▶ _Written instruction_:
Please copy each line of the records below word for word.

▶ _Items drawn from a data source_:
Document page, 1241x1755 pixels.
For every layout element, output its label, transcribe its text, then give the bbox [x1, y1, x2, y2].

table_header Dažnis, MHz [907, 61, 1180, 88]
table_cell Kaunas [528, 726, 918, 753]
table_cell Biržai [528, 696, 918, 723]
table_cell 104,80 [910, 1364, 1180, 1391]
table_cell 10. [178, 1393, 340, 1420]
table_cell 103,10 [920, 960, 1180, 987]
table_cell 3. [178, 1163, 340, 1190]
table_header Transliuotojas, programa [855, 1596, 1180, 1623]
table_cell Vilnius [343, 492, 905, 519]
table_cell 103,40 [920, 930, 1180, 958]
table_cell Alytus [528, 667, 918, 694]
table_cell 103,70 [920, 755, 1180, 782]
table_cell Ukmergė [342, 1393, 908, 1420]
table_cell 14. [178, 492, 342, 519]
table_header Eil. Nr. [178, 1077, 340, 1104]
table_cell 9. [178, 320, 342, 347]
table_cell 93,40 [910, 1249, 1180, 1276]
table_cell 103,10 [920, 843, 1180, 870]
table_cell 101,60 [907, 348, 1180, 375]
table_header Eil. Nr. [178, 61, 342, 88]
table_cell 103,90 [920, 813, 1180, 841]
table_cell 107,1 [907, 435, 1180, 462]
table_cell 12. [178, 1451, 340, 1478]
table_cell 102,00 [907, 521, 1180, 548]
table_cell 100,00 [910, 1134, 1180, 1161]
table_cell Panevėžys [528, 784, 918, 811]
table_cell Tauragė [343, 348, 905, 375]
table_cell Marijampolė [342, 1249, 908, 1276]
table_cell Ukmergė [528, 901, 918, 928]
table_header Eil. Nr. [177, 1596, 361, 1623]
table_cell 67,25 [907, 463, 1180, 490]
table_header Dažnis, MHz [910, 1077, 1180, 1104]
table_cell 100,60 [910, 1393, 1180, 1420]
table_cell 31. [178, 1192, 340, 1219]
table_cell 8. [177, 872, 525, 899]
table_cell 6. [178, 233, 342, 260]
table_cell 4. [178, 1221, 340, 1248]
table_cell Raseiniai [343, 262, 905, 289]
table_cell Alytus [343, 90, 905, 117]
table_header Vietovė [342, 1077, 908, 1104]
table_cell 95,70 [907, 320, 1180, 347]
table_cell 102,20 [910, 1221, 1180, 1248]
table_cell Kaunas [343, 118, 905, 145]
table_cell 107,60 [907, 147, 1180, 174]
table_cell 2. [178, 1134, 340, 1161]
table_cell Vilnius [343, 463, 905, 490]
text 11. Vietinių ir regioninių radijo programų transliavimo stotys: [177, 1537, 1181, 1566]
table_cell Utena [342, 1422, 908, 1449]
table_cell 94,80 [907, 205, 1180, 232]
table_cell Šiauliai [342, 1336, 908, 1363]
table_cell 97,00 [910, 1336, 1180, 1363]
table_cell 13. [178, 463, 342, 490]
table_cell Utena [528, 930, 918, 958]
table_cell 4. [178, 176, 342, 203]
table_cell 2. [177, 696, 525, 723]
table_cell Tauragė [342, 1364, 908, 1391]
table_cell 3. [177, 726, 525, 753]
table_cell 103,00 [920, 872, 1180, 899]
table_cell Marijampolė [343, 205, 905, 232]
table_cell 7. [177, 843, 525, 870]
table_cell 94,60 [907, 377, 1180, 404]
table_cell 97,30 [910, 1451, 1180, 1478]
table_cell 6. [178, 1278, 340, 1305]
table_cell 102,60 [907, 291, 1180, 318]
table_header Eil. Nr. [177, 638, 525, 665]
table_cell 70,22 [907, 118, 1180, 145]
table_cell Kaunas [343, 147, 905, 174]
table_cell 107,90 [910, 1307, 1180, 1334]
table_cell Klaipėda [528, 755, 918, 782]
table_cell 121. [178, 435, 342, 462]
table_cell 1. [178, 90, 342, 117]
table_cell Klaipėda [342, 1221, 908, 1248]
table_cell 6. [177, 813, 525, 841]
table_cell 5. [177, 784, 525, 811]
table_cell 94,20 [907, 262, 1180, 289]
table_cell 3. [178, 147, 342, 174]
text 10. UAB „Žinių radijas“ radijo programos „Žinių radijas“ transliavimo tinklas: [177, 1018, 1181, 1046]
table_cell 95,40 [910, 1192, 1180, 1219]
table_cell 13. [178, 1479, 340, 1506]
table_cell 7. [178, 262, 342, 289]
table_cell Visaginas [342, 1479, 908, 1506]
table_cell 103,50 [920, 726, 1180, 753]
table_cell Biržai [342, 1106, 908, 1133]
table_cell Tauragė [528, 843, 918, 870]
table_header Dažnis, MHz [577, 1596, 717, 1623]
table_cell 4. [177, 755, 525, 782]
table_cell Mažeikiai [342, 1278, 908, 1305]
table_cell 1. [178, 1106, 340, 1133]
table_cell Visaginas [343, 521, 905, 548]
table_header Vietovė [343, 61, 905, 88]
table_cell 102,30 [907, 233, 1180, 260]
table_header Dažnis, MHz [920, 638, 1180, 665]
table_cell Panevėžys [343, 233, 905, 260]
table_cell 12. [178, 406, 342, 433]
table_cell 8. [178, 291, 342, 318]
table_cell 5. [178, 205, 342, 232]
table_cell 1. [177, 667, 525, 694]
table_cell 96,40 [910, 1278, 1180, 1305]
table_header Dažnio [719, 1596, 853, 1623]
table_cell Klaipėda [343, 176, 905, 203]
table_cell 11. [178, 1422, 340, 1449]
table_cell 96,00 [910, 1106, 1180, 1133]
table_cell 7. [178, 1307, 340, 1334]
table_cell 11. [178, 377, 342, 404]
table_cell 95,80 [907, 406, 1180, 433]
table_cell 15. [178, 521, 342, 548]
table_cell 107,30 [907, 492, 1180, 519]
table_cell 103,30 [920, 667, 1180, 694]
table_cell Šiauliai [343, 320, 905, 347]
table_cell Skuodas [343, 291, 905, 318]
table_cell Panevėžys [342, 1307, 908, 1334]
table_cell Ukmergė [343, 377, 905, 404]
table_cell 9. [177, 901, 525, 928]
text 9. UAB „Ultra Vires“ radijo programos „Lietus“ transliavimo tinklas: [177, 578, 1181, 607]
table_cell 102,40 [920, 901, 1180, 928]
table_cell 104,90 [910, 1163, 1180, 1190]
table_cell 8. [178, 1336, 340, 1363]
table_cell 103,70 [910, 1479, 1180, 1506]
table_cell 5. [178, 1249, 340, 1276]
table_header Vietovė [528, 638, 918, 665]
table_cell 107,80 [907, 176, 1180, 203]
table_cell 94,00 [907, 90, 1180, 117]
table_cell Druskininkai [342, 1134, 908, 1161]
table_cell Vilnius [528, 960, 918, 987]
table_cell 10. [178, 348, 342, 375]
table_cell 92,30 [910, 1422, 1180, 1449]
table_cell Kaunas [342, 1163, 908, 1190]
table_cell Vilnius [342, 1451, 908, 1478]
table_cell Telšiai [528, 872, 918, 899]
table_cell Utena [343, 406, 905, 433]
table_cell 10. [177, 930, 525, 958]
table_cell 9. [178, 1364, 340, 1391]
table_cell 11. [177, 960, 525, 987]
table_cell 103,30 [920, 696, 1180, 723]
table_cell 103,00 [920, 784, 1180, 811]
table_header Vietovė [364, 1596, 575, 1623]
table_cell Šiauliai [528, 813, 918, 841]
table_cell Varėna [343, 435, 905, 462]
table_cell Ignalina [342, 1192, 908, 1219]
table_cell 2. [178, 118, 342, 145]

▶ _Complete answer_:
Document page, 1241x1755 pixels.
For every layout element, output its label, transcribe its text, then give the bbox [x1, y1, x2, y2].

table_header Dažnis, MHz [907, 61, 1180, 88]
table_cell Kaunas [528, 726, 918, 753]
table_cell Biržai [528, 696, 918, 723]
table_cell 104,80 [910, 1364, 1180, 1391]
table_cell 10. [178, 1393, 340, 1420]
table_cell 103,10 [920, 960, 1180, 987]
table_cell 3. [178, 1163, 340, 1190]
table_header Transliuotojas, programa [855, 1596, 1180, 1623]
table_cell Vilnius [343, 492, 905, 519]
table_cell 103,40 [920, 930, 1180, 958]
table_cell Alytus [528, 667, 918, 694]
table_cell 103,70 [920, 755, 1180, 782]
table_cell Ukmergė [342, 1393, 908, 1420]
table_cell 14. [178, 492, 342, 519]
table_header Eil. Nr. [178, 1077, 340, 1104]
table_cell 9. [178, 320, 342, 347]
table_cell 93,40 [910, 1249, 1180, 1276]
table_cell 103,10 [920, 843, 1180, 870]
table_cell 101,60 [907, 348, 1180, 375]
table_header Eil. Nr. [178, 61, 342, 88]
table_cell 103,90 [920, 813, 1180, 841]
table_cell 107,1 [907, 435, 1180, 462]
table_cell 12. [178, 1451, 340, 1478]
table_cell 102,00 [907, 521, 1180, 548]
table_cell 100,00 [910, 1134, 1180, 1161]
table_cell Panevėžys [528, 784, 918, 811]
table_cell Tauragė [343, 348, 905, 375]
table_cell Marijampolė [342, 1249, 908, 1276]
table_cell Ukmergė [528, 901, 918, 928]
table_header Eil. Nr. [177, 1596, 361, 1623]
table_cell 67,25 [907, 463, 1180, 490]
table_header Dažnis, MHz [910, 1077, 1180, 1104]
table_cell 100,60 [910, 1393, 1180, 1420]
table_cell 31. [178, 1192, 340, 1219]
table_cell 8. [177, 872, 525, 899]
table_cell 6. [178, 233, 342, 260]
table_cell 4. [178, 1221, 340, 1248]
table_cell Raseiniai [343, 262, 905, 289]
table_cell Alytus [343, 90, 905, 117]
table_header Vietovė [342, 1077, 908, 1104]
table_cell 95,70 [907, 320, 1180, 347]
table_cell 102,20 [910, 1221, 1180, 1248]
table_cell Kaunas [343, 118, 905, 145]
table_cell 107,60 [907, 147, 1180, 174]
table_cell 2. [178, 1134, 340, 1161]
table_cell Vilnius [343, 463, 905, 490]
text 11. Vietinių ir regioninių radijo programų transliavimo stotys: [177, 1537, 1181, 1566]
table_cell Utena [342, 1422, 908, 1449]
table_cell 94,80 [907, 205, 1180, 232]
table_cell Šiauliai [342, 1336, 908, 1363]
table_cell 97,00 [910, 1336, 1180, 1363]
table_cell 13. [178, 463, 342, 490]
table_cell Utena [528, 930, 918, 958]
table_cell 4. [178, 176, 342, 203]
table_cell 2. [177, 696, 525, 723]
table_cell Tauragė [342, 1364, 908, 1391]
table_cell 3. [177, 726, 525, 753]
table_cell 103,00 [920, 872, 1180, 899]
table_cell Marijampolė [343, 205, 905, 232]
table_cell 7. [177, 843, 525, 870]
table_cell 94,60 [907, 377, 1180, 404]
table_cell 97,30 [910, 1451, 1180, 1478]
table_cell 6. [178, 1278, 340, 1305]
table_cell 102,60 [907, 291, 1180, 318]
table_header Eil. Nr. [177, 638, 525, 665]
table_cell 70,22 [907, 118, 1180, 145]
table_cell Kaunas [343, 147, 905, 174]
table_cell 107,90 [910, 1307, 1180, 1334]
table_cell Klaipėda [528, 755, 918, 782]
table_cell 121. [178, 435, 342, 462]
table_cell 1. [178, 90, 342, 117]
table_cell Klaipėda [342, 1221, 908, 1248]
table_cell 6. [177, 813, 525, 841]
table_cell 5. [177, 784, 525, 811]
table_cell 94,20 [907, 262, 1180, 289]
table_cell 3. [178, 147, 342, 174]
text 10. UAB „Žinių radijas“ radijo programos „Žinių radijas“ transliavimo tinklas: [177, 1018, 1181, 1046]
table_cell 95,40 [910, 1192, 1180, 1219]
table_cell 13. [178, 1479, 340, 1506]
table_cell 7. [178, 262, 342, 289]
table_cell Visaginas [342, 1479, 908, 1506]
table_cell 103,50 [920, 726, 1180, 753]
table_cell Biržai [342, 1106, 908, 1133]
table_cell Tauragė [528, 843, 918, 870]
table_header Dažnis, MHz [577, 1596, 717, 1623]
table_cell 4. [177, 755, 525, 782]
table_cell Mažeikiai [342, 1278, 908, 1305]
table_cell 1. [178, 1106, 340, 1133]
table_cell Visaginas [343, 521, 905, 548]
table_header Vietovė [343, 61, 905, 88]
table_cell 102,30 [907, 233, 1180, 260]
table_header Dažnis, MHz [920, 638, 1180, 665]
table_cell Panevėžys [343, 233, 905, 260]
table_cell 12. [178, 406, 342, 433]
table_cell 8. [178, 291, 342, 318]
table_cell 5. [178, 205, 342, 232]
table_cell 1. [177, 667, 525, 694]
table_cell 96,40 [910, 1278, 1180, 1305]
table_header Dažnio [719, 1596, 853, 1623]
table_cell Klaipėda [343, 176, 905, 203]
table_cell 11. [178, 1422, 340, 1449]
table_cell 96,00 [910, 1106, 1180, 1133]
table_cell 7. [178, 1307, 340, 1334]
table_cell 11. [178, 377, 342, 404]
table_cell 95,80 [907, 406, 1180, 433]
table_cell 15. [178, 521, 342, 548]
table_cell 107,30 [907, 492, 1180, 519]
table_cell 103,30 [920, 667, 1180, 694]
table_cell Šiauliai [343, 320, 905, 347]
table_cell Skuodas [343, 291, 905, 318]
table_cell Panevėžys [342, 1307, 908, 1334]
table_cell Ukmergė [343, 377, 905, 404]
table_cell 9. [177, 901, 525, 928]
text 9. UAB „Ultra Vires“ radijo programos „Lietus“ transliavimo tinklas: [177, 578, 1181, 607]
table_cell 102,40 [920, 901, 1180, 928]
table_cell 104,90 [910, 1163, 1180, 1190]
table_cell 8. [178, 1336, 340, 1363]
table_cell 103,70 [910, 1479, 1180, 1506]
table_cell 5. [178, 1249, 340, 1276]
table_header Vietovė [528, 638, 918, 665]
table_cell 107,80 [907, 176, 1180, 203]
table_cell 94,00 [907, 90, 1180, 117]
table_cell Druskininkai [342, 1134, 908, 1161]
table_cell Vilnius [528, 960, 918, 987]
table_cell 10. [178, 348, 342, 375]
table_cell 92,30 [910, 1422, 1180, 1449]
table_cell Kaunas [342, 1163, 908, 1190]
table_cell Vilnius [342, 1451, 908, 1478]
table_cell Telšiai [528, 872, 918, 899]
table_cell Utena [343, 406, 905, 433]
table_cell 10. [177, 930, 525, 958]
table_cell 9. [178, 1364, 340, 1391]
table_cell 11. [177, 960, 525, 987]
table_cell 103,30 [920, 696, 1180, 723]
table_cell 103,00 [920, 784, 1180, 811]
table_header Vietovė [364, 1596, 575, 1623]
table_cell Šiauliai [528, 813, 918, 841]
table_cell Varėna [343, 435, 905, 462]
table_cell Ignalina [342, 1192, 908, 1219]
table_cell 2. [178, 118, 342, 145]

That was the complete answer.